Were our kids called to be cool? Or were they called to be set apart?

I don’t want cool kids. I want set apart kids.

It doesn’t take much for an addiction to set in. We are worshipers at heart. The problem begins when we place our natural inclinations toward worship on anything other than God. Enter idolatry.

The current craze is Pokemon Go. Much controversy surrounds this game. Years ago my children became interested in Pokemon cards. A few weeks later strange behaviors began to take place in one of my sons. I began praying through his room asking God to reveal if there was something in our home which opened a door to the enemy. Later this child came to me and said he felt he needed to get rid of his Pokemon cards and his Wii game Skylanders. All went to the trash, we prayed through the room and house. Strange behaviors left with the items we threw out. So I’m sensitive to Pokemon or anything with occult ties and origins.

With Pokemon go, we have a view into how easily our children become worshipers. How quickly they give their heart to something and fix their eyes on the object of their worship.
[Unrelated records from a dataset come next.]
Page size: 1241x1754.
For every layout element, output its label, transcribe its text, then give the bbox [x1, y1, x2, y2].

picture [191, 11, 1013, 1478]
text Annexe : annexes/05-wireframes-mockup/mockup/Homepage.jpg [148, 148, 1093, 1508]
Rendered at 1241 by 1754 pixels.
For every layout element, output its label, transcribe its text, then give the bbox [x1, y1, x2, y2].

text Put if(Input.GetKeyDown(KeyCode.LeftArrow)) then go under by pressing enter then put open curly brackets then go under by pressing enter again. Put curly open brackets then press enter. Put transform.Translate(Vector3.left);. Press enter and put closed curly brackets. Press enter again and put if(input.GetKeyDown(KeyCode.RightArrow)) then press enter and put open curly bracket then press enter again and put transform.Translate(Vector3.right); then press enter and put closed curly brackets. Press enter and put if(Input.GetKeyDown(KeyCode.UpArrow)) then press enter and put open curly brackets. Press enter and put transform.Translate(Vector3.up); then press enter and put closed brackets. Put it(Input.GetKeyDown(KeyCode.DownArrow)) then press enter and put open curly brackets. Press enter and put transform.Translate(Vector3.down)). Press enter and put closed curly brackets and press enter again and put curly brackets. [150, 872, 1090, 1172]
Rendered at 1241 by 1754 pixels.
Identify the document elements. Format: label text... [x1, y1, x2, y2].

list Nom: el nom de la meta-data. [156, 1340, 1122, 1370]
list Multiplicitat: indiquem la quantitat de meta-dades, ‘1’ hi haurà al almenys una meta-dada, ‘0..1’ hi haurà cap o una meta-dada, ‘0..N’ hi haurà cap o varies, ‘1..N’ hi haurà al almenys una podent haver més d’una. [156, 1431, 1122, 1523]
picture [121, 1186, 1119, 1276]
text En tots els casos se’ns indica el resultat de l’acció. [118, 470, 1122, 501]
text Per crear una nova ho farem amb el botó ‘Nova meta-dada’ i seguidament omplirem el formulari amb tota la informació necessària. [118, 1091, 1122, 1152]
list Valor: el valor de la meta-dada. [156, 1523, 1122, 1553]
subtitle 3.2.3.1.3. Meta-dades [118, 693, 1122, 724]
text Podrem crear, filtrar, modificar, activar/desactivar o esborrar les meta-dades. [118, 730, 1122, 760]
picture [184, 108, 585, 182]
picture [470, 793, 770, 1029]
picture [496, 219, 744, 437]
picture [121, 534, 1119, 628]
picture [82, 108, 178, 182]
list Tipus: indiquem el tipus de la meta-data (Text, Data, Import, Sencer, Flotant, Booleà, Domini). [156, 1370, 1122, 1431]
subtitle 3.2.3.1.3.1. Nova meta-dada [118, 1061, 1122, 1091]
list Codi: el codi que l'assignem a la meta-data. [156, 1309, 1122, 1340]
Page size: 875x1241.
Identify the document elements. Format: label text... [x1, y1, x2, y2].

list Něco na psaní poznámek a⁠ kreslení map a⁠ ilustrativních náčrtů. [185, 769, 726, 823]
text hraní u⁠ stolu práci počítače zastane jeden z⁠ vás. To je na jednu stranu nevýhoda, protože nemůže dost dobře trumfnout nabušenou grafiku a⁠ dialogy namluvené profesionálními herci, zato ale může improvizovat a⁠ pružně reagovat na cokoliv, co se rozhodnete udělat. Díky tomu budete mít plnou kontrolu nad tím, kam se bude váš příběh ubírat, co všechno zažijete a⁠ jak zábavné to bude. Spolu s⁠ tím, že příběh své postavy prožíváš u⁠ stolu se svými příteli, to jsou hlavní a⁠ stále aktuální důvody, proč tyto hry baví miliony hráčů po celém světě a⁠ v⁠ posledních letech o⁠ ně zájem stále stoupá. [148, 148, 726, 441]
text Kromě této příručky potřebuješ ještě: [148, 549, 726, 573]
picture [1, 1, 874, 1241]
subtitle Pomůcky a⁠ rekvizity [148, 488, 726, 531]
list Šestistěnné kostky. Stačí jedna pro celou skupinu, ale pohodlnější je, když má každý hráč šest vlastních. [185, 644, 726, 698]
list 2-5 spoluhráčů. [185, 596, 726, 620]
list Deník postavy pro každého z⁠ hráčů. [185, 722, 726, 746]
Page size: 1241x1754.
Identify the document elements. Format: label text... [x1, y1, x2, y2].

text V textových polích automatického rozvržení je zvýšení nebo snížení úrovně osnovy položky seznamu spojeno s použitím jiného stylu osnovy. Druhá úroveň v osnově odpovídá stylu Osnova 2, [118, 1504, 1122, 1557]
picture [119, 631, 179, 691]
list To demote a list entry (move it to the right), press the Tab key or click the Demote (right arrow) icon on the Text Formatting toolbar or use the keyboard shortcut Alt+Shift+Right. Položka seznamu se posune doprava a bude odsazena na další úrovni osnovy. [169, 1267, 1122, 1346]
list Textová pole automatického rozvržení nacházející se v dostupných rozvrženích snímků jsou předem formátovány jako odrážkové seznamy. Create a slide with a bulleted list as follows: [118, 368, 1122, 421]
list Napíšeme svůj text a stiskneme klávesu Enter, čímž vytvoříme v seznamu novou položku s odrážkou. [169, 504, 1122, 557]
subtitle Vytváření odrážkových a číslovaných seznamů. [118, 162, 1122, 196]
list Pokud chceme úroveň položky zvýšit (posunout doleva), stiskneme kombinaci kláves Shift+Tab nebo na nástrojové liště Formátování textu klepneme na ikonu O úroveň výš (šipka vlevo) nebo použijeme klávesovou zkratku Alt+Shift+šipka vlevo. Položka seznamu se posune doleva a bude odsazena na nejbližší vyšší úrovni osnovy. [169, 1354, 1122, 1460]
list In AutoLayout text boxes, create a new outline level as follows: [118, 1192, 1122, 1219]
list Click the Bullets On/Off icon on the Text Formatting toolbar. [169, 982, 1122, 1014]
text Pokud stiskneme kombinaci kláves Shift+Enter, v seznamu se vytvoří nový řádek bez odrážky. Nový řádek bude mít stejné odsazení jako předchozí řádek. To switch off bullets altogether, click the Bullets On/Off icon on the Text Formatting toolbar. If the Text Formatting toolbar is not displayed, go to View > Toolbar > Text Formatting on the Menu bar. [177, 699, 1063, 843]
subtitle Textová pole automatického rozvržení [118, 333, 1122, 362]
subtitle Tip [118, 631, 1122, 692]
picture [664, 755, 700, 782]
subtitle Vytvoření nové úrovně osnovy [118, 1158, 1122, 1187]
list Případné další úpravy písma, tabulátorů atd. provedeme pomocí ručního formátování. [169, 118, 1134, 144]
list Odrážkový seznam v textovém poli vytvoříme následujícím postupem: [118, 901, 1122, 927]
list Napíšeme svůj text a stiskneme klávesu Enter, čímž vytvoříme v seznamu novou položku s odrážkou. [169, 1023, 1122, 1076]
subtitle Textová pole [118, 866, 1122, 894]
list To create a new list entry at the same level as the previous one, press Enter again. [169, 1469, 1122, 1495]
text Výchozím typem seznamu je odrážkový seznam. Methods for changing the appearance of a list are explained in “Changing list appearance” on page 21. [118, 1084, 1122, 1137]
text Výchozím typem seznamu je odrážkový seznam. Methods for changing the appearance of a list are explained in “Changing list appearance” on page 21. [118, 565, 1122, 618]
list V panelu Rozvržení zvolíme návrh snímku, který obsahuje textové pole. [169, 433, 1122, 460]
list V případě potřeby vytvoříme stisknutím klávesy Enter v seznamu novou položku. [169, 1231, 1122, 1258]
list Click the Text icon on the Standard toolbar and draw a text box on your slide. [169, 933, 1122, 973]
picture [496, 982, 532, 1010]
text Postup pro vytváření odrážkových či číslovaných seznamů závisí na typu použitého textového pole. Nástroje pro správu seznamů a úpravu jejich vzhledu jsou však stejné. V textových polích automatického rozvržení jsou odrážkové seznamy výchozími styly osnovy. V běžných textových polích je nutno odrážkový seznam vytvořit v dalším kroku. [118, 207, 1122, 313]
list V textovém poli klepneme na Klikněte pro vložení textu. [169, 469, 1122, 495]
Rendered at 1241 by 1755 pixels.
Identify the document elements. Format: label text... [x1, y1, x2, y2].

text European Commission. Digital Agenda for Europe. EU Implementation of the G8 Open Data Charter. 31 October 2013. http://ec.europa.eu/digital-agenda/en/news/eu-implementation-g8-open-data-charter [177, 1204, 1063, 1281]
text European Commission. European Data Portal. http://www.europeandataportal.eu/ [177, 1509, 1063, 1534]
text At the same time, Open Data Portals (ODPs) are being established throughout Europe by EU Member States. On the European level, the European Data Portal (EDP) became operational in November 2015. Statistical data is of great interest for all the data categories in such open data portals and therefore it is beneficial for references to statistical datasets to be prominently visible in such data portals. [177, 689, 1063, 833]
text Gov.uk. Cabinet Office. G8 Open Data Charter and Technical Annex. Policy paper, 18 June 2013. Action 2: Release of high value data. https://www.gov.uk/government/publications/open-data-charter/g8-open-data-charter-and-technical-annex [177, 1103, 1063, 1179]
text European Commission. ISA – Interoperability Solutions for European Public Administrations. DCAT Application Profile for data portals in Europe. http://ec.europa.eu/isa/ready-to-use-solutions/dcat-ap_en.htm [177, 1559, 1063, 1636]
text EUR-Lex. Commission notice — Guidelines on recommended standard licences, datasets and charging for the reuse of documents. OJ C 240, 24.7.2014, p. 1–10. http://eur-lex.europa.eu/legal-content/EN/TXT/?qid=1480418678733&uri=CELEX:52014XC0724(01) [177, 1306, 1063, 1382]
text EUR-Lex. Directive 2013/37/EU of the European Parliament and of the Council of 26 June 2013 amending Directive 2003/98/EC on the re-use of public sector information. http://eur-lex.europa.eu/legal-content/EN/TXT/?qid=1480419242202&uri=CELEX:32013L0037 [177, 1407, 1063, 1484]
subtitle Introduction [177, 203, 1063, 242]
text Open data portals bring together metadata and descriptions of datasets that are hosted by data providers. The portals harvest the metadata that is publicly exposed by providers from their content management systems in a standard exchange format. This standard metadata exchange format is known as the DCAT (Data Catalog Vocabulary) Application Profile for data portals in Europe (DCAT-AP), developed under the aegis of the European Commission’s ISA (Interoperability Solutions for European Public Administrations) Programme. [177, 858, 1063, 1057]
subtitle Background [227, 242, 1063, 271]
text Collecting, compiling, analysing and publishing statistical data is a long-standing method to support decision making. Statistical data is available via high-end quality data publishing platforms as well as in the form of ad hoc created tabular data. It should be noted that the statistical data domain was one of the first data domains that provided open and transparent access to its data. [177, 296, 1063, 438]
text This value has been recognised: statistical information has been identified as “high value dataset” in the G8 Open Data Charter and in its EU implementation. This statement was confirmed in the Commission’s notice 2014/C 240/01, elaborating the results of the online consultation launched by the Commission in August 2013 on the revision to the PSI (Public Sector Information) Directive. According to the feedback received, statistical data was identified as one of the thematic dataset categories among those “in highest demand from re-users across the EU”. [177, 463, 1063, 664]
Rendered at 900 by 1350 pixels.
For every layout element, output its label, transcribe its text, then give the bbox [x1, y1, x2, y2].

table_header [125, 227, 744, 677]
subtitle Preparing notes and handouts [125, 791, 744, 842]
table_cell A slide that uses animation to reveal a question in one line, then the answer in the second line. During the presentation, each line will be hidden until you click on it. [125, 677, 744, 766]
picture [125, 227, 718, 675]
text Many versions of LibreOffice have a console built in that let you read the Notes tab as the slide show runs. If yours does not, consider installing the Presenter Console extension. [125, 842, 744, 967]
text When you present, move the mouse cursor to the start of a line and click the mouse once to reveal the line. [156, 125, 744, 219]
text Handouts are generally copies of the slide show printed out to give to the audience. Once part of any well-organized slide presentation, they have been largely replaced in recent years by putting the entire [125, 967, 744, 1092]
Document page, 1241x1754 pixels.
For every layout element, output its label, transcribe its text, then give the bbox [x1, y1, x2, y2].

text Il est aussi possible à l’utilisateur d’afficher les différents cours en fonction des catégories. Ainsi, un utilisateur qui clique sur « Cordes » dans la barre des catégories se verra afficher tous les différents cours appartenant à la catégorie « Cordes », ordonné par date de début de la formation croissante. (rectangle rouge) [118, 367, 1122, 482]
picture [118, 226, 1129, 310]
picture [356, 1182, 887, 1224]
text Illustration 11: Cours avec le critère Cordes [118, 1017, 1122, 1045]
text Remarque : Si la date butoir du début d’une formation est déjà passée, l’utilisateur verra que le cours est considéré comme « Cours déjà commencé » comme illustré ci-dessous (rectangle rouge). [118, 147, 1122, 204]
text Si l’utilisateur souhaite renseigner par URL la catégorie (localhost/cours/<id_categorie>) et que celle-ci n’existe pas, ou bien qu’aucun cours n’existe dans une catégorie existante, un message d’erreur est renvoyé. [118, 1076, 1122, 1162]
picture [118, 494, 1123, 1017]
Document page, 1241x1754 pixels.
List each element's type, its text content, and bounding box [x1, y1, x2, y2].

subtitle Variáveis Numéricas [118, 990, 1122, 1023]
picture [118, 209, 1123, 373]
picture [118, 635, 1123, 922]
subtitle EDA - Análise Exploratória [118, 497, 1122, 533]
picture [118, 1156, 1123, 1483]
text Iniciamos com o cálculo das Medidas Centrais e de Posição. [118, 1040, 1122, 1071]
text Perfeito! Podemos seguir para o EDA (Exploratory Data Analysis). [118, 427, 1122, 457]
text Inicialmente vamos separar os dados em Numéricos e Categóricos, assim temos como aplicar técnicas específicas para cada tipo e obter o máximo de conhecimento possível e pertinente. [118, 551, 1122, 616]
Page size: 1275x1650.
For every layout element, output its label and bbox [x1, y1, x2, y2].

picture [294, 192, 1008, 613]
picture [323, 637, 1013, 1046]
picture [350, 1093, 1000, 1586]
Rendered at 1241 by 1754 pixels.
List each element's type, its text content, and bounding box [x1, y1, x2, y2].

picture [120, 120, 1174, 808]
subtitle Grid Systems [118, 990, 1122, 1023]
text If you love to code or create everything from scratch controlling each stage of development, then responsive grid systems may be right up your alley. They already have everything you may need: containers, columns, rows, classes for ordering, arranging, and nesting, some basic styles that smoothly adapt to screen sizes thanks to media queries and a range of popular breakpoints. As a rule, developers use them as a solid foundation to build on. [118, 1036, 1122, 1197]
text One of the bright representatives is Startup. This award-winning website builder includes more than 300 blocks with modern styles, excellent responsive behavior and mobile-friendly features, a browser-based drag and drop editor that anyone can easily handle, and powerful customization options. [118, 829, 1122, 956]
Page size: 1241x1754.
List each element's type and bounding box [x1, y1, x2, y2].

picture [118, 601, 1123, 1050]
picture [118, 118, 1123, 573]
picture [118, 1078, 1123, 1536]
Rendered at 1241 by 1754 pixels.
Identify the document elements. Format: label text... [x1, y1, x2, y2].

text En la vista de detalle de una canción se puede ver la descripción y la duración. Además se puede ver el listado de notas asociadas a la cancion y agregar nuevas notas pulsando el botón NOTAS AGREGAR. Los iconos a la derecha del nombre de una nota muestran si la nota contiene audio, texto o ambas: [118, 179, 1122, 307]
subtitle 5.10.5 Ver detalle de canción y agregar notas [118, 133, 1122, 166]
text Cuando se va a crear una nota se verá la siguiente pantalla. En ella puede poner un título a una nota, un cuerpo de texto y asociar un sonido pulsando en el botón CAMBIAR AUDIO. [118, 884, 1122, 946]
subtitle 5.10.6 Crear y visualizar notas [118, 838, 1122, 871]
If we are raising our kids to love and honor God, it should concern us when something, anything, grabs their heart in such an obvious, addicting way. (Side note: This is a great article if you have concerns about your child playing Pokemon Go)

We have an opportunity to train our children to worship the only One worth worshiping. A child or teen, or adult for that matter, has no problem with worshiping. It’s a matter of where they fix their eyes and heart. It will be given to something.

What if we teach them from Revelation? Teach them what awaits us. Show them the God who is worthy of our entire hearts?

When we spend more time teaching and showing our kids who God really is, they will thirst and hunger for the One who quenches every desire. They will hunger for the only One who can truly fill them. If we spend time talking about eternity, talking about Heaven, talking about things that matter, we can plant seeds in their hearts that grow into fruit bearing, life giving pursuits.